Historically, SOL’s average funding has remained either positive or negative in the low single digits, far below the staking yield, so the net carry remains strongly positive.
Over very short periods, exceptional large temporary dislocations between spot and perp futures prices (inside a few hours) could create a small temporary mark-to-market loss (-0.5% on October 10th for example) if an investor enters when SOL funding or basis conditions are unfavourable and exits immediately afterward. These short-term effects are not reflective of true performance, since the vault is designed for a holding period of several days or longer.
Over the past 2 years, the longest consecutive period of negative funding rates was 116 hours, or 4.8 days, generating a negative return for the strategy of just 0.03% over that period.
The steepest negative funding rate in the same period was –0.000519 per hour, which occurred around October 10, 2025, at 16:00.
That deeply negative period lasted for about 73 hours (≈ 3 days) — from October 10, 2025, 16:00 until October 13, 2025, 16:00, generating a negative return of just 0.8% over that period.
Decline in staking rewards
The vault stakes exclusively with Figment, a top-performing validator with strong uptime and efficient reward distribution.
This ensures the vault consistently earns yields near the upper end of the Solana network average.

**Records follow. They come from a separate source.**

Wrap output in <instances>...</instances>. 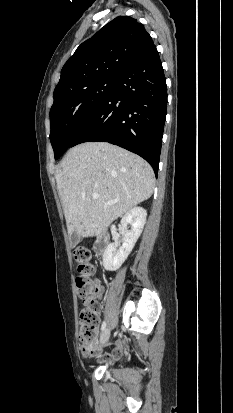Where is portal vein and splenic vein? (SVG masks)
Masks as SVG:
<instances>
[{
  "instance_id": "1",
  "label": "portal vein and splenic vein",
  "mask_w": 233,
  "mask_h": 413,
  "mask_svg": "<svg viewBox=\"0 0 233 413\" xmlns=\"http://www.w3.org/2000/svg\"><path fill=\"white\" fill-rule=\"evenodd\" d=\"M93 198H94V199H98V198H99V194L94 193V194H93ZM115 202H117V201L108 202V204H112V203H115Z\"/></svg>"
}]
</instances>
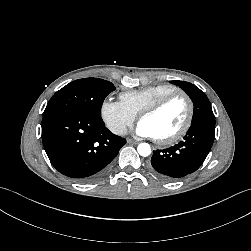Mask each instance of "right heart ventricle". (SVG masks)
Wrapping results in <instances>:
<instances>
[{
  "label": "right heart ventricle",
  "instance_id": "obj_1",
  "mask_svg": "<svg viewBox=\"0 0 251 251\" xmlns=\"http://www.w3.org/2000/svg\"><path fill=\"white\" fill-rule=\"evenodd\" d=\"M176 90L177 88L171 84L152 85L140 90L121 93L120 102L136 117L157 100Z\"/></svg>",
  "mask_w": 251,
  "mask_h": 251
}]
</instances>
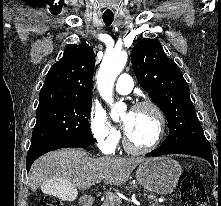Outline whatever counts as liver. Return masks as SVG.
<instances>
[{"instance_id":"1","label":"liver","mask_w":221,"mask_h":206,"mask_svg":"<svg viewBox=\"0 0 221 206\" xmlns=\"http://www.w3.org/2000/svg\"><path fill=\"white\" fill-rule=\"evenodd\" d=\"M145 159L101 157L92 158L82 149L53 151L37 159L29 174L32 191L39 187L51 194V183L65 184L68 199L77 196V189H89L95 182L104 180L111 185H122L130 177L135 167Z\"/></svg>"}]
</instances>
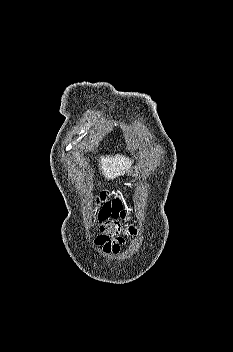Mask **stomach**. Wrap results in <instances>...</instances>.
Wrapping results in <instances>:
<instances>
[{
	"label": "stomach",
	"instance_id": "1",
	"mask_svg": "<svg viewBox=\"0 0 233 352\" xmlns=\"http://www.w3.org/2000/svg\"><path fill=\"white\" fill-rule=\"evenodd\" d=\"M128 174L130 176H137L138 175V168L137 167H133L132 169L128 170Z\"/></svg>",
	"mask_w": 233,
	"mask_h": 352
}]
</instances>
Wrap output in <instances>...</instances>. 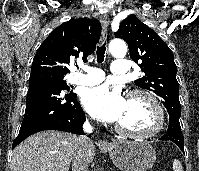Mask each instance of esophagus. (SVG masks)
<instances>
[{"mask_svg": "<svg viewBox=\"0 0 199 171\" xmlns=\"http://www.w3.org/2000/svg\"><path fill=\"white\" fill-rule=\"evenodd\" d=\"M101 22H102V28H103V35L105 36L109 23H110L108 15H104ZM109 144L110 143L105 140H100L98 142L99 146H108Z\"/></svg>", "mask_w": 199, "mask_h": 171, "instance_id": "esophagus-1", "label": "esophagus"}]
</instances>
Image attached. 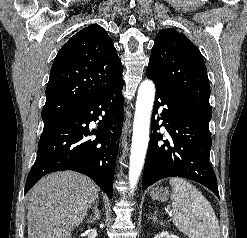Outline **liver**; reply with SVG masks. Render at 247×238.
Returning <instances> with one entry per match:
<instances>
[{"label":"liver","instance_id":"6515ba94","mask_svg":"<svg viewBox=\"0 0 247 238\" xmlns=\"http://www.w3.org/2000/svg\"><path fill=\"white\" fill-rule=\"evenodd\" d=\"M97 199V185L82 174L47 175L30 192L28 238H70Z\"/></svg>","mask_w":247,"mask_h":238}]
</instances>
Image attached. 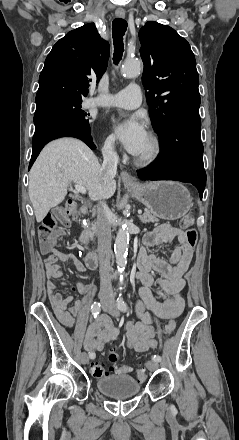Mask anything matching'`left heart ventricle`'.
<instances>
[{
	"label": "left heart ventricle",
	"mask_w": 239,
	"mask_h": 440,
	"mask_svg": "<svg viewBox=\"0 0 239 440\" xmlns=\"http://www.w3.org/2000/svg\"><path fill=\"white\" fill-rule=\"evenodd\" d=\"M151 149V143H150V139L149 137L147 138L144 146L142 147L141 151L139 152L138 155H143V154H147Z\"/></svg>",
	"instance_id": "left-heart-ventricle-1"
}]
</instances>
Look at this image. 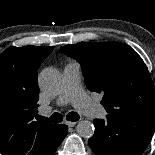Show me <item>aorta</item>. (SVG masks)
I'll return each mask as SVG.
<instances>
[{
	"label": "aorta",
	"instance_id": "obj_1",
	"mask_svg": "<svg viewBox=\"0 0 155 155\" xmlns=\"http://www.w3.org/2000/svg\"><path fill=\"white\" fill-rule=\"evenodd\" d=\"M39 84L48 94H57L63 86L61 73L55 68H45L39 75ZM76 129L83 138H90L94 134V126L87 120L80 121Z\"/></svg>",
	"mask_w": 155,
	"mask_h": 155
}]
</instances>
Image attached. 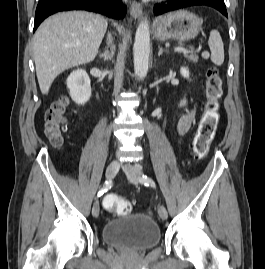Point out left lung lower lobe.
Here are the masks:
<instances>
[{
	"label": "left lung lower lobe",
	"mask_w": 265,
	"mask_h": 269,
	"mask_svg": "<svg viewBox=\"0 0 265 269\" xmlns=\"http://www.w3.org/2000/svg\"><path fill=\"white\" fill-rule=\"evenodd\" d=\"M194 5L210 6L220 11L226 17L228 16L224 0H179L176 2L169 3L168 5L165 6H157L154 8L153 11L156 15H160L166 12Z\"/></svg>",
	"instance_id": "left-lung-lower-lobe-1"
}]
</instances>
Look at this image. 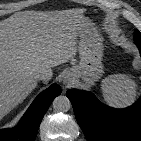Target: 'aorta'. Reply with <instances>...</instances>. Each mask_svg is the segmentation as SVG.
I'll list each match as a JSON object with an SVG mask.
<instances>
[{"mask_svg": "<svg viewBox=\"0 0 141 141\" xmlns=\"http://www.w3.org/2000/svg\"><path fill=\"white\" fill-rule=\"evenodd\" d=\"M53 108L56 112H67L71 108V102L66 96H58L53 101Z\"/></svg>", "mask_w": 141, "mask_h": 141, "instance_id": "762f6f07", "label": "aorta"}]
</instances>
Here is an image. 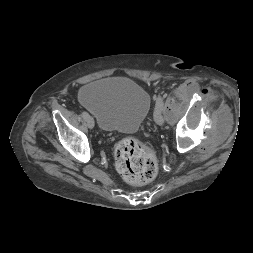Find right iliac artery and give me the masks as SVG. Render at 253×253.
Listing matches in <instances>:
<instances>
[{
  "instance_id": "1",
  "label": "right iliac artery",
  "mask_w": 253,
  "mask_h": 253,
  "mask_svg": "<svg viewBox=\"0 0 253 253\" xmlns=\"http://www.w3.org/2000/svg\"><path fill=\"white\" fill-rule=\"evenodd\" d=\"M89 116V114L87 113V112H82V117L84 118V119H86L87 117Z\"/></svg>"
}]
</instances>
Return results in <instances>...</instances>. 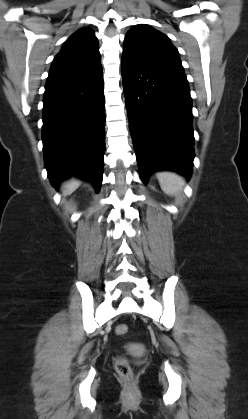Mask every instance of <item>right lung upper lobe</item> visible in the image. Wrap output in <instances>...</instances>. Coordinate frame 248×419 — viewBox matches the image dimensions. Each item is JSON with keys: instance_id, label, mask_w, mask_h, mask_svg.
<instances>
[{"instance_id": "1", "label": "right lung upper lobe", "mask_w": 248, "mask_h": 419, "mask_svg": "<svg viewBox=\"0 0 248 419\" xmlns=\"http://www.w3.org/2000/svg\"><path fill=\"white\" fill-rule=\"evenodd\" d=\"M100 66L97 38L89 28H82L69 37L54 58L47 81L68 79Z\"/></svg>"}]
</instances>
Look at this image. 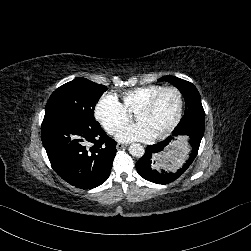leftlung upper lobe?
I'll use <instances>...</instances> for the list:
<instances>
[{
    "mask_svg": "<svg viewBox=\"0 0 251 251\" xmlns=\"http://www.w3.org/2000/svg\"><path fill=\"white\" fill-rule=\"evenodd\" d=\"M158 81H167L177 87L185 98V114L177 127L205 128V113L201 104V98L196 87L183 79L175 76H164Z\"/></svg>",
    "mask_w": 251,
    "mask_h": 251,
    "instance_id": "obj_1",
    "label": "left lung upper lobe"
}]
</instances>
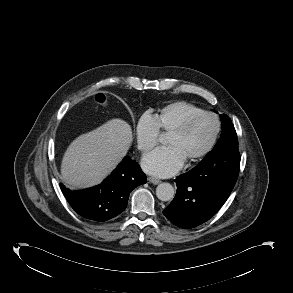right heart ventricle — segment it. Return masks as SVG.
Returning <instances> with one entry per match:
<instances>
[{
  "label": "right heart ventricle",
  "mask_w": 293,
  "mask_h": 293,
  "mask_svg": "<svg viewBox=\"0 0 293 293\" xmlns=\"http://www.w3.org/2000/svg\"><path fill=\"white\" fill-rule=\"evenodd\" d=\"M203 111L199 106L187 101H175L159 108L154 114L158 127L163 132H171L190 116Z\"/></svg>",
  "instance_id": "right-heart-ventricle-1"
}]
</instances>
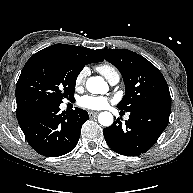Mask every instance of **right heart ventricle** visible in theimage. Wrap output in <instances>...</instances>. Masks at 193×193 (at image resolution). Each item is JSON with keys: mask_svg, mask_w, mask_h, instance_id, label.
<instances>
[{"mask_svg": "<svg viewBox=\"0 0 193 193\" xmlns=\"http://www.w3.org/2000/svg\"><path fill=\"white\" fill-rule=\"evenodd\" d=\"M97 71L102 74L108 81L115 75H119L117 69L111 64H100L96 67Z\"/></svg>", "mask_w": 193, "mask_h": 193, "instance_id": "obj_1", "label": "right heart ventricle"}]
</instances>
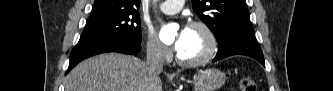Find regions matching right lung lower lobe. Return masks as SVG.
<instances>
[{"label":"right lung lower lobe","mask_w":333,"mask_h":91,"mask_svg":"<svg viewBox=\"0 0 333 91\" xmlns=\"http://www.w3.org/2000/svg\"><path fill=\"white\" fill-rule=\"evenodd\" d=\"M140 42L130 41L120 36H84L72 50L69 67L66 74L80 61L96 54L105 52H120L136 54L140 51Z\"/></svg>","instance_id":"1"}]
</instances>
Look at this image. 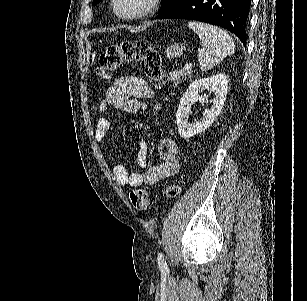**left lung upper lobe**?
<instances>
[{
	"label": "left lung upper lobe",
	"mask_w": 307,
	"mask_h": 301,
	"mask_svg": "<svg viewBox=\"0 0 307 301\" xmlns=\"http://www.w3.org/2000/svg\"><path fill=\"white\" fill-rule=\"evenodd\" d=\"M100 1L101 0H93V5L98 4ZM162 1H163V5L161 7V10L159 11V15L164 13L167 9H169L171 6H173L179 0H162Z\"/></svg>",
	"instance_id": "left-lung-upper-lobe-1"
}]
</instances>
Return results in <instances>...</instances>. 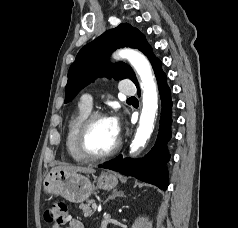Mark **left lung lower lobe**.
I'll return each mask as SVG.
<instances>
[{"instance_id":"obj_1","label":"left lung lower lobe","mask_w":238,"mask_h":228,"mask_svg":"<svg viewBox=\"0 0 238 228\" xmlns=\"http://www.w3.org/2000/svg\"><path fill=\"white\" fill-rule=\"evenodd\" d=\"M149 60L157 78L162 102L160 127L155 145L143 158L136 160L130 158L123 159L122 155H119L99 167L117 171L126 176H133L141 181L156 185L162 190H166L169 185L166 164L170 158L167 142L171 138V91L167 85V76L161 67L162 62L154 54L150 55ZM136 86L139 93L138 84Z\"/></svg>"}]
</instances>
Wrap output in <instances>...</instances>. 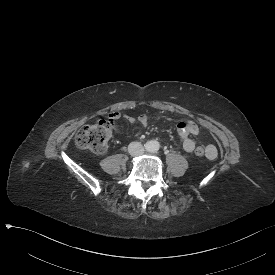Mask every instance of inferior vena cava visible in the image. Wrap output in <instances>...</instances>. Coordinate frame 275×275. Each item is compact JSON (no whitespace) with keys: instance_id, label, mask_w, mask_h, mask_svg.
<instances>
[{"instance_id":"inferior-vena-cava-1","label":"inferior vena cava","mask_w":275,"mask_h":275,"mask_svg":"<svg viewBox=\"0 0 275 275\" xmlns=\"http://www.w3.org/2000/svg\"><path fill=\"white\" fill-rule=\"evenodd\" d=\"M128 152L132 156H140L144 153V147L140 142H131L128 146Z\"/></svg>"}]
</instances>
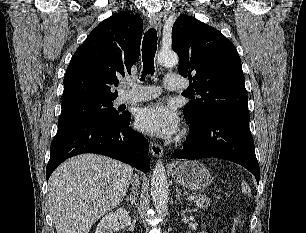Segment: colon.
<instances>
[{"label": "colon", "instance_id": "colon-1", "mask_svg": "<svg viewBox=\"0 0 306 233\" xmlns=\"http://www.w3.org/2000/svg\"><path fill=\"white\" fill-rule=\"evenodd\" d=\"M241 226H242V220H241V218H237L236 222H235L234 233H238Z\"/></svg>", "mask_w": 306, "mask_h": 233}]
</instances>
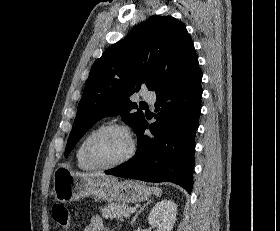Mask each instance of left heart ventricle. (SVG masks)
Listing matches in <instances>:
<instances>
[{"mask_svg":"<svg viewBox=\"0 0 280 231\" xmlns=\"http://www.w3.org/2000/svg\"><path fill=\"white\" fill-rule=\"evenodd\" d=\"M128 148L126 136L117 130L102 134L91 147L93 160L100 164H109L120 159Z\"/></svg>","mask_w":280,"mask_h":231,"instance_id":"left-heart-ventricle-1","label":"left heart ventricle"}]
</instances>
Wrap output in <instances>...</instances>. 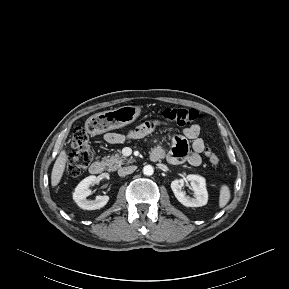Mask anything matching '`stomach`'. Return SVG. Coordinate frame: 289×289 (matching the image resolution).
I'll return each mask as SVG.
<instances>
[{"instance_id":"1","label":"stomach","mask_w":289,"mask_h":289,"mask_svg":"<svg viewBox=\"0 0 289 289\" xmlns=\"http://www.w3.org/2000/svg\"><path fill=\"white\" fill-rule=\"evenodd\" d=\"M140 113L141 108L139 106H122L89 117L85 122V129L93 136L102 134L131 124L137 119Z\"/></svg>"}]
</instances>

Execution or operational errors
Temporary unhedged price exposure can occur while “legging in” (simultaneously buying SOL and shorting perp futures).
Operational issues can occur during the setup or transfer of assets such as human or technical errors when transferring funds
AWR’s automated trading algorithms execute both sides of the trade almost simultaneously, keeping delta exposure negligible. (refer to the Trading Deep Dive section for more details).
All fund movements are protected by mandatory address whitelisting and maker-checker approvals, ensuring assets can only be withdrawn or transferred to pre-approved, verified wallet addresses after the approval of multiple authorised users, eliminating the risk of accidental mis-sends or unauthorised transfers.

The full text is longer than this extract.